Kane kneels next to me, a frown between his eyes, disapproval on his face. He rakes his fingersthrough his wet hair, smoothing it out of his face, and looking for all he's worth like a model in acologne advertisement. “That was stupid Willow.”

“No one asked you to interfere.”

“You would have drowned if I didn't. What were you doing, just floating there? You were almost outin the open ocean. You're lucky I saw you.”

"Why do you care?”

"You're my..." he bites off his words. “You know, most people are grateful after someone saves theirlife.”

“I wasn't dying.”

"Fuck, you're stubborn,” he swears and gets up.

He starts gathering his scattered clothes, looks at me, opens his mouth as if to say something, thenshakes his head, and pulls his trousers on over his wet boxer briefs. He's a remarkable sight. A godof a man. Every perfectly cut muscle glimmers enticingly in the moonlight.

He leaves me on the beach and starts trudging back up to the complex. I roll over onto my stomachand push myself onto all fours. Even though it's right on the edge of the beach, the penthouseseems very far away, and I am exhausted. My lungs burn from the inhaled seawater, and my limbsare led-heavy.

Halfway up the beach, Kane stops, drops his head as if considering something, sighs, and turnsback. “Come on,” he says, “upsy daisy.” With one fluid movement, he scoops me into his arms like aproper movie-perfect hero.

Where does he get the energy and strength from? I know werewolves have remarkable stamina, buteven he has to be tired after that swim. “I can walk,” I mumble defiantly. “I just need to catch mybreath.”

He snorts loudly and keeps going, carrying me up the beach, not saying a word until he deposits meback in front of Aunt Mildred's apartment. “Lock your door,” he says, “it's generally safe here, but...you never know.”

He's thinking about my aunt's killer. “Sure.”

“I have good hearing, if you're in trouble--"

“I'm not your concern, Kane. You said so.”

“It doesn't mean I want you to die...if you die it would--"

“Oh right, hurt you. That's what it's all about, right? You and your fragile feelings.”

“No, I really--"

I step inside the pink palace and slam the door in his face before he can finish his sentence, makingsure to lock the door behind me.

Tired as I am, I go to Aunt Mildred’s magic room before I go to bed.

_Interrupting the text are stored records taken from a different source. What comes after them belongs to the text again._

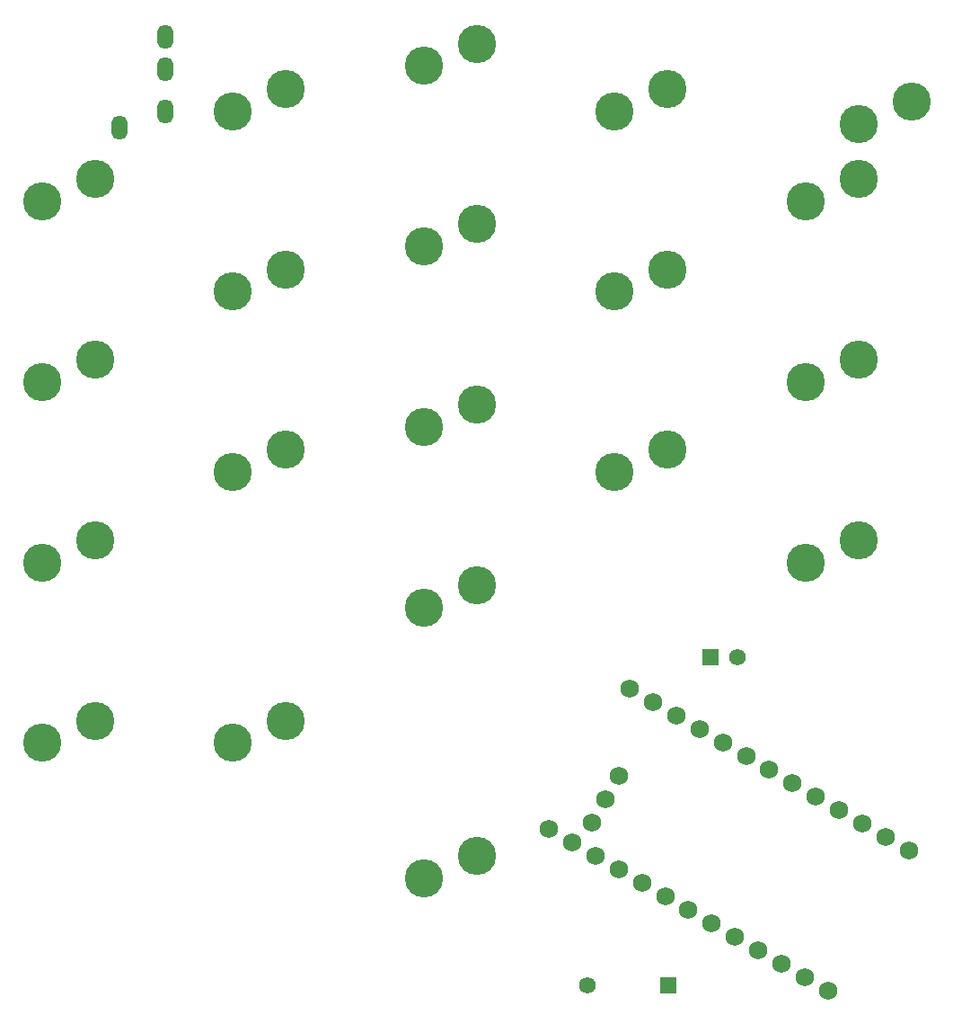
<source format=gbr>
%TF.GenerationSoftware,KiCad,Pcbnew,7.0.9-7.0.9~ubuntu22.04.1*%
%TF.CreationDate,2025-04-09T21:57:24+03:00*%
%TF.ProjectId,Keeb,4b656562-2e6b-4696-9361-645f70636258,rev?*%
%TF.SameCoordinates,Original*%
%TF.FileFunction,Copper,L2,Bot*%
%TF.FilePolarity,Positive*%
%FSLAX46Y46*%
G04 Gerber Fmt 4.6, Leading zero omitted, Abs format (unit mm)*
G04 Created by KiCad (PCBNEW 7.0.9-7.0.9~ubuntu22.04.1) date 2025-04-09 21:57:24*
%MOMM*%
%LPD*%
G01*
G04 APERTURE LIST*
%TA.AperFunction,ComponentPad*%
%ADD10C,1.752600*%
%TD*%
%TA.AperFunction,ComponentPad*%
%ADD11O,1.500000X2.300000*%
%TD*%
%TA.AperFunction,ComponentPad*%
%ADD12R,1.580000X1.580000*%
%TD*%
%TA.AperFunction,ComponentPad*%
%ADD13C,1.580000*%
%TD*%
%TA.AperFunction,ComponentPad*%
%ADD14R,1.575000X1.575000*%
%TD*%
%TA.AperFunction,ComponentPad*%
%ADD15C,1.575000*%
%TD*%
%TA.AperFunction,ComponentPad*%
%ADD16C,3.600000*%
%TD*%
G04 APERTURE END LIST*
D10*
%TO.P,U3,1,TX0/P0.06*%
%TO.N,1*%
X181178375Y-125547058D03*
%TO.P,U3,2,RX1/P0.08*%
%TO.N,2*%
X178978670Y-124277058D03*
%TO.P,U3,3,GND*%
%TO.N,GND*%
X176778966Y-123007058D03*
%TO.P,U3,4,GND*%
X174579261Y-121737058D03*
%TO.P,U3,5,P0.17*%
%TO.N,3*%
X172379557Y-120467058D03*
%TO.P,U3,6,P0.20*%
%TO.N,4*%
X170179852Y-119197058D03*
%TO.P,U3,7,P0.22*%
%TO.N,5*%
X167980148Y-117927058D03*
%TO.P,U3,8,P0.24*%
%TO.N,6*%
X165780443Y-116657058D03*
%TO.P,U3,9,P1.00*%
%TO.N,7*%
X163580739Y-115387058D03*
%TO.P,U3,10,P0.11*%
%TO.N,8*%
X161381034Y-114117058D03*
%TO.P,U3,11,P1.04*%
%TO.N,9*%
X159181330Y-112847058D03*
%TO.P,U3,12,P1.06*%
%TO.N,10*%
X156981625Y-111577058D03*
%TO.P,U3,13,NFC1/P0.09*%
%TO.N,14*%
X164601625Y-98378830D03*
%TO.P,U3,14,NFC2/P0.10*%
%TO.N,15*%
X166801330Y-99648830D03*
%TO.P,U3,15,P1.11*%
%TO.N,16*%
X169001034Y-100918830D03*
%TO.P,U3,16,P1.13*%
%TO.N,17*%
X171200739Y-102188830D03*
%TO.P,U3,17,P1.15*%
%TO.N,18*%
X173400443Y-103458830D03*
%TO.P,U3,18,AIN0/P0.02*%
%TO.N,19*%
X175600148Y-104728830D03*
%TO.P,U3,19,AIN5/P0.29*%
%TO.N,20*%
X177799852Y-105998830D03*
%TO.P,U3,20,AIN7/P0.31*%
%TO.N,21*%
X179999557Y-107268830D03*
%TO.P,U3,21,VCC*%
%TO.N,3v3*%
X182199261Y-108538830D03*
%TO.P,U3,22,RST*%
%TO.N,RST*%
X184398966Y-109808830D03*
%TO.P,U3,23,GND*%
%TO.N,GND*%
X186598670Y-111078830D03*
%TO.P,U3,24,BATIN/P0.04*%
%TO.N,3v3*%
X188798375Y-112348830D03*
%TO.P,U3,25,B+*%
%TO.N,unconnected-(U3-B+-Pad25)*%
X190998079Y-113618830D03*
%TO.P,U3,26,B-*%
%TO.N,B-*%
X183378079Y-126817058D03*
%TO.P,U3,31,P1.01*%
%TO.N,11*%
X161111241Y-111028353D03*
%TO.P,U3,32,P1.02*%
%TO.N,12*%
X162381241Y-108828649D03*
%TO.P,U3,33,P1.07*%
%TO.N,13*%
X163651241Y-106628944D03*
%TD*%
D11*
%TO.P,J1,1,A*%
%TO.N,3v3*%
X116525000Y-45542944D03*
%TO.P,J1,2,B*%
%TO.N,GND*%
X120825000Y-37042944D03*
%TO.P,J1,3,C*%
%TO.N,18*%
X120825000Y-40042944D03*
%TO.P,J1,4,D*%
%TO.N,unconnected-(J1-D-Pad4)*%
X120825000Y-44042944D03*
%TD*%
D12*
%TO.P,S1,1A*%
%TO.N,B-*%
X168235000Y-126337944D03*
D13*
%TO.P,S1,1B*%
%TO.N,Net-(J2-Pad2)*%
X160615000Y-126337944D03*
%TD*%
D14*
%TO.P,J2,1,1*%
%TO.N,3v3*%
X172275000Y-95417944D03*
D15*
%TO.P,J2,2,2*%
%TO.N,Net-(J2-Pad2)*%
X174775000Y-95417944D03*
%TD*%
D16*
%TO.P,SW3,1*%
%TO.N,GND*%
X186225000Y-50417944D03*
%TO.P,SW3,2*%
%TO.N,19*%
X181225000Y-52517944D03*
%TD*%
%TO.P,SW4,1*%
%TO.N,GND*%
X186225000Y-67417944D03*
%TO.P,SW4,2*%
%TO.N,20*%
X181225000Y-69517944D03*
%TD*%
%TO.P,SW5,1*%
%TO.N,GND*%
X186225000Y-84417944D03*
%TO.P,SW5,2*%
%TO.N,5*%
X181225000Y-86517944D03*
%TD*%
%TO.P,SW6,1*%
%TO.N,GND*%
X168225000Y-41917944D03*
%TO.P,SW6,2*%
%TO.N,15*%
X163225000Y-44017944D03*
%TD*%
%TO.P,SW7,1*%
%TO.N,GND*%
X168225000Y-58917944D03*
%TO.P,SW7,2*%
%TO.N,16*%
X163225000Y-61017944D03*
%TD*%
%TO.P,SW8,1*%
%TO.N,GND*%
X168225000Y-75917944D03*
%TO.P,SW8,2*%
%TO.N,17*%
X163225000Y-78017944D03*
%TD*%
%TO.P,SW9,1*%
%TO.N,14*%
X150225000Y-37667944D03*
%TO.P,SW9,2*%
%TO.N,GND*%
X145225000Y-39767944D03*
%TD*%
%TO.P,SW10,1*%
%TO.N,6*%
X150225000Y-54667944D03*
%TO.P,SW10,2*%
%TO.N,GND*%
X145225000Y-56767944D03*
%TD*%
%TO.P,SW11,1*%
%TO.N,13*%
X150225000Y-71667944D03*
%TO.P,SW11,2*%
%TO.N,GND*%
X145225000Y-73767944D03*
%TD*%
%TO.P,SW13,1*%
%TO.N,10*%
X132225000Y-41917944D03*
%TO.P,SW13,2*%
%TO.N,GND*%
X127225000Y-44017944D03*
%TD*%
%TO.P,SW14,1*%
%TO.N,12*%
X132225000Y-58917944D03*
%TO.P,SW14,2*%
%TO.N,GND*%
X127225000Y-61017944D03*
%TD*%
%TO.P,SW15,1*%
%TO.N,GND*%
X132225000Y-75917944D03*
%TO.P,SW15,2*%
%TO.N,7*%
X127225000Y-78017944D03*
%TD*%
%TO.P,SW16,1*%
%TO.N,1*%
X132225000Y-101417944D03*
%TO.P,SW16,2*%
%TO.N,GND*%
X127225000Y-103517944D03*
%TD*%
%TO.P,SW17,1*%
%TO.N,9*%
X114225000Y-50417944D03*
%TO.P,SW17,2*%
%TO.N,GND*%
X109225000Y-52517944D03*
%TD*%
%TO.P,SW18,1*%
%TO.N,8*%
X114225000Y-67417944D03*
%TO.P,SW18,2*%
%TO.N,GND*%
X109225000Y-69517944D03*
%TD*%
%TO.P,SW19,1*%
%TO.N,4*%
X114225000Y-84417944D03*
%TO.P,SW19,2*%
%TO.N,GND*%
X109225000Y-86517944D03*
%TD*%
%TO.P,SW20,1*%
%TO.N,3*%
X114225000Y-101417944D03*
%TO.P,SW20,2*%
%TO.N,GND*%
X109225000Y-103517944D03*
%TD*%
%TO.P,SW1,1*%
%TO.N,2*%
X150225000Y-114167944D03*
%TO.P,SW1,2*%
%TO.N,GND*%
X145225000Y-116267944D03*
%TD*%
%TO.P,SW12,1*%
%TO.N,GND*%
X186225000Y-45217944D03*
%TO.P,SW12,2*%
%TO.N,21*%
X191225000Y-43117944D03*
%TD*%
%TO.P,SW2,1*%
%TO.N,11*%
X150225000Y-88667944D03*
%TO.P,SW2,2*%
%TO.N,GND*%
X145225000Y-90767944D03*
%TD*%
M02*

</source>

I root around her baskets ofcrystals, talismans, and potions until I replace what I'm looking for. Silver. A lot of it. My aunt didn’ttrust the wolves after all. I can feel the magic she cast on the various silver items.

Picking up a long, thick silver chain, I go to the guestroom. I just don't feel right sleeping in her bed,and wrap the chain around the doorknob, before locking this door too.

The silver, combined with the magic, creates an effective shield against the wolves. I don't know if itwill work against a shifter as strong as Kane, but he's not the one that scares me. Without botheringto change out of my wet dress, I stumble to the bed and crash on it.

I didn't just come here for my inheritance. I don't need it. I came to replace out what happened to myaunt, and now that I know she was murdered, as I suspected all along, I plan on tracking down herkiller...and when I replace him, he will pay for what he'd done.